Nearly all patients in each arm had an adverse event, with grade 3 or greater events occurring in 74.6% of patients on obinutuzumab vs. 67.8% on rituximab. Rates of neutropenia, leukopenia, febrile neutropenia, infusion reactions, and thrombocytopenia were all slightly higher with obinutuzumab. Grade 3 or greater infections occurred in 20% with obinutuzumab, compared with 15.6% with rituximab.

“What we did note, however, was a high level of mortality in patients receiving either obinutuzumab-based therapy or rituximab-based therapy, which were no different between the two arms and were somewhat higher than one might expect from patients receiving induction treatment in follicular lymphoma. Hence, we did a more detailed analysis of safety by treatment regimen,” Dr. Marcus said.

There were more deaths among patients treated with bendamustine (5.6% for patients in the B-obinutuzumab cohort, and 4.4% of patients in the B-rituximab cohort) vs. 1.6% and 2.0%, respectively, for patients on CHOP, and 1.6 and 1.8% for patients on CVP.

Dose effect?

John P. Leonard, MD, from Cornell University, New York , who introduced Dr. Marcus, commented that PFS may not be the ideal endpoint for patients with follicular lymphoma.

He pointed out that in trials comparing rituximab with obinutuzumab for other diseases, results have been mixed, with obinutuzumab showing superiority in chronic lymphocytic leukemia, but in data presented elsewhere at ASH 2016, obinutuzumab was not superior to rituximab for treatment of diffuse large B-cell lymphoma.

“One question is whether obinutuzumab, which is generally administered at a higher mg dose to patients, is in fact a better antibody or if it is in fact a dose effect,” he said.
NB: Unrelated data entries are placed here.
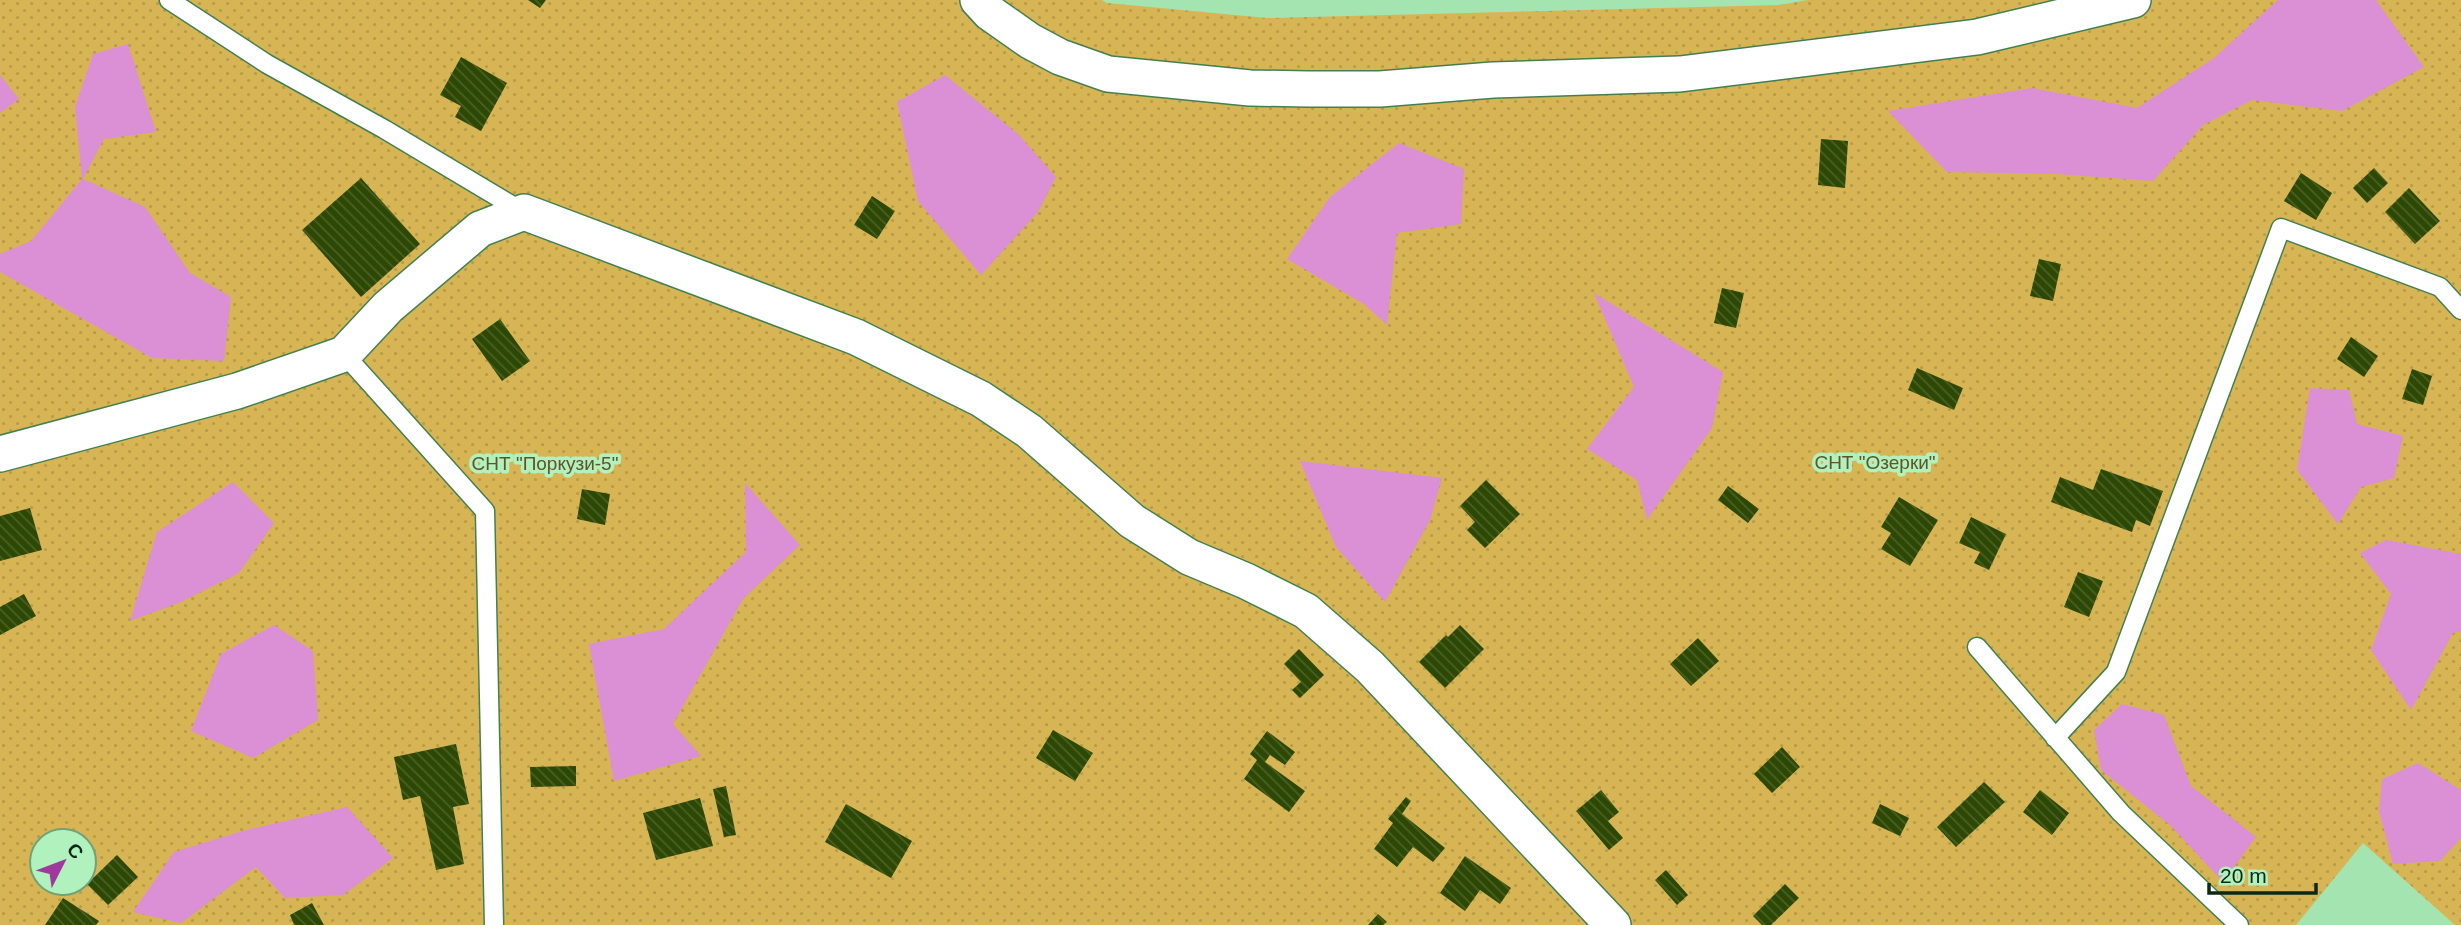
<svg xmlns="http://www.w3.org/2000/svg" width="2461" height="925" viewBox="0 0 2461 925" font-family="Helvetica,sans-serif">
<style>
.park{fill:url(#park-dots);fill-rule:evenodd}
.water{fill:#db8fd5}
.building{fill:url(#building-back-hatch)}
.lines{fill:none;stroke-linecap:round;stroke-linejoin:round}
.service-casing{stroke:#438051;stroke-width:21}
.minor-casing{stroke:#438051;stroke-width:38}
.service{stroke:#fff;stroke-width:18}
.minor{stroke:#fff;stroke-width:35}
.labels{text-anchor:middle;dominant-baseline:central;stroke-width:7;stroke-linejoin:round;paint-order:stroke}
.park-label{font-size:19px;fill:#625328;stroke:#b0f1bd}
</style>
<defs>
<pattern id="park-dots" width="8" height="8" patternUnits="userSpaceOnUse" patternTransform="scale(1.75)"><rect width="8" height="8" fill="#d7b555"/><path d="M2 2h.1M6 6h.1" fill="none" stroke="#b79c49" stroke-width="1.8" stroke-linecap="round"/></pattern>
<pattern id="building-back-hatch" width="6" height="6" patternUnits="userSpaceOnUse" patternTransform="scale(1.75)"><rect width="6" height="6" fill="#2d4803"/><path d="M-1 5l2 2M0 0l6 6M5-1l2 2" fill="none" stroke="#496027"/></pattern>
</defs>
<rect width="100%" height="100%" fill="#a4e4b0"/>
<path class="park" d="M0,0H1102L1107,3L1267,18L1779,5L1808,0H2461V925H2455L2363,843L2296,925H0ZM42,841H84V883H42Z"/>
<path class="water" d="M2278,0H2376L2424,67L2342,111L2252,100L2203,125L2153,181L2056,174L1947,172L1888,111L2032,88L2137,108L2214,58Z
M128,44L156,132L104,139L83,179L145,207L190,273L231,297L224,361L152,358L0,272V254L31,241L82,179L75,107L93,54Z
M0,75L19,99L0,113Z
M945,75L1018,134L1056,177L1038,212L981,275L918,201L897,102Z
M1399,143L1464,169L1461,224L1397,233L1387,325L1364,304L1287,259L1330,197Z
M1594,293L1723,372L1712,428L1647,520L1637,480L1587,449L1634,387Z
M2310,388L2349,390L2357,424L2403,436L2394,478L2361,487L2338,524L2297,470Z
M1300,461L1442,478L1430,520L1385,602L1336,547Z
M233,482L274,523L239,573L181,602L130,621L157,532Z
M745,483L800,545L743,599L673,724L701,756L614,781L589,644L664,629L746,552Z
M2386,540L2461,554V631L2453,633L2411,710L2371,650L2391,594L2360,553Z
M274,625L313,651L318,720L253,758L191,731L221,654Z
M2122,704L2164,715L2191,786L2256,837L2223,882L2171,826L2101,770L2094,730Z
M2418,763L2461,790V838L2440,861L2393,864L2379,811L2382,779Z
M347,807L393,858L343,895L285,898L256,867L181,923L133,912L174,852L246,830Z"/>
<path class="building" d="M528,0H546L540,8Z
M461,57L507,83L481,131L455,117L461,106L440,95Z
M1821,139L1848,141L1845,188L1818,185Z
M2374,168L2388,183L2367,203L2353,188Z
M2301,173L2332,193L2316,220L2284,201Z
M361,178L420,244L361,297L302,230Z
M2409,188L2440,221L2415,244L2385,212Z
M872,196L895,211L877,239L854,225Z
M2039,259L2061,264L2053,301L2030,296Z
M1722,288L1744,293L1736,328L1714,323Z
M500,319L530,361L502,381L472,339Z
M2351,337L2378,356L2364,377L2337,359Z
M1917,368L1963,388L1954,410L1908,390Z
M2412,369L2432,376L2423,405L2402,399Z
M2101,469L2163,491L2150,526L2136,520L2132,532L2051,502L2060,477L2093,490Z
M1486,480L1520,514L1485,548L1467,530L1475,522L1460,506Z
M1728,486L1759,509L1748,523L1718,500Z
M582,489L610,494L605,525L577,519Z
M1899,497L1938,520L1910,566L1881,549L1891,533L1881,527Z
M30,508L42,550L0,561V516Z
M1971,517L2006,534L1989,570L1974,563L1980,552L1959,543Z
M2078,572L2103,581L2089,617L2064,607Z
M24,594L36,616L0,635V607Z
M1460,625L1484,649L1445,688L1419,662L1446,635L1448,637Z
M1698,638L1719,661L1691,686L1670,664Z
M1299,649L1324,675L1300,698L1292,690L1301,682L1284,664Z
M1053,730L1093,753L1075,781L1036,758Z
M1267,731L1295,752L1285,765L1270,755L1265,762L1305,791L1289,812L1244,779L1257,760L1250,754Z
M456,744L469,804L453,807L464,864L436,870L420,796L403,800L394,757Z
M1782,747L1800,767L1772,793L1754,774Z
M576,766V786L531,787L530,767Z
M1984,782L2005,802L1956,847L1937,827Z
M726,786L736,835L724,837L713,789Z
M1601,790L1619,812L1608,821L1623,838L1609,850L1576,811Z
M2040,790L2069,813L2052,835L2023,812Z
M1406,797L1411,801L1402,814L1445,848L1433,862L1413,847L1397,867L1374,849L1393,823L1388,819Z
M700,798L713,846L656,860L643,813Z
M846,804L912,841L891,878L825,842Z
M1880,804L1909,818L1900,836L1872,823Z
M117,855L138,877L108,905L87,884Z
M1465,856L1511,888L1500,904L1480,890L1465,911L1440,893Z
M1666,870L1688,895L1677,905L1655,880Z
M1785,884L1799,898L1771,925H1762L1753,916Z
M63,898L99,921L96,925H45Z
M312,903L324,925H294L290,915Z
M1378,914L1387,922L1383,925H1368Z"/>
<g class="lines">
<g class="service-casing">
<path id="service" d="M169,0L267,64L384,129L523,212
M344,354L485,511L494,925
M1977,647L2121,813L2239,925
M2055,738L2116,672L2281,228L2440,287L2461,310"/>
</g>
<g class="minor-casing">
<path id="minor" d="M978,0L990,13L1030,41L1060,57L1108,74L1250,88L1308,89H1380L1493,80L1680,74L1977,37L2133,0
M0,454L237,391L344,354L388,307L480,229L524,212L856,337L981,399L1029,431L1132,521L1189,557L1246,581L1306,611L1370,667L1613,925"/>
</g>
<use href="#service" class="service"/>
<use href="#minor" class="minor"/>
</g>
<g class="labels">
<g class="park-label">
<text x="1875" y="462">СНТ "Озерки"</text>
<text x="545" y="463">СНТ "Поркузи-5"</text>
</g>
</g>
<g transform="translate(63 862) rotate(48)"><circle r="33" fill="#b0f1bd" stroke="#70a17a" stroke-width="2"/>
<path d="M0-5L12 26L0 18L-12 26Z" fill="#a1399c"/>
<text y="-10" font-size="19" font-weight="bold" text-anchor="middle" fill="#0f2815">С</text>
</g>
<path d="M2209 883v10h107v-10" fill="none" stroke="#0f2815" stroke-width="3.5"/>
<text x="2220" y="883" font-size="21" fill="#0f2815" stroke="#b0f1bd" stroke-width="5" paint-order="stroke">20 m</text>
</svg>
In response to a similar question following his presentation, Dr. Marcus replied that, despite sharing a target, the two antibodies are different, with different mechanisms of action. He also noted that there is no evidence to suggest that rituximab potency would be greater in follicular lymphoma if it were given at higher doses.

The GALLIUM trial is sponsored by Hoffmann-La Roche, Dr, Marcus disclosed consulting with and receiving honoraria from the company, and relationships with other companies.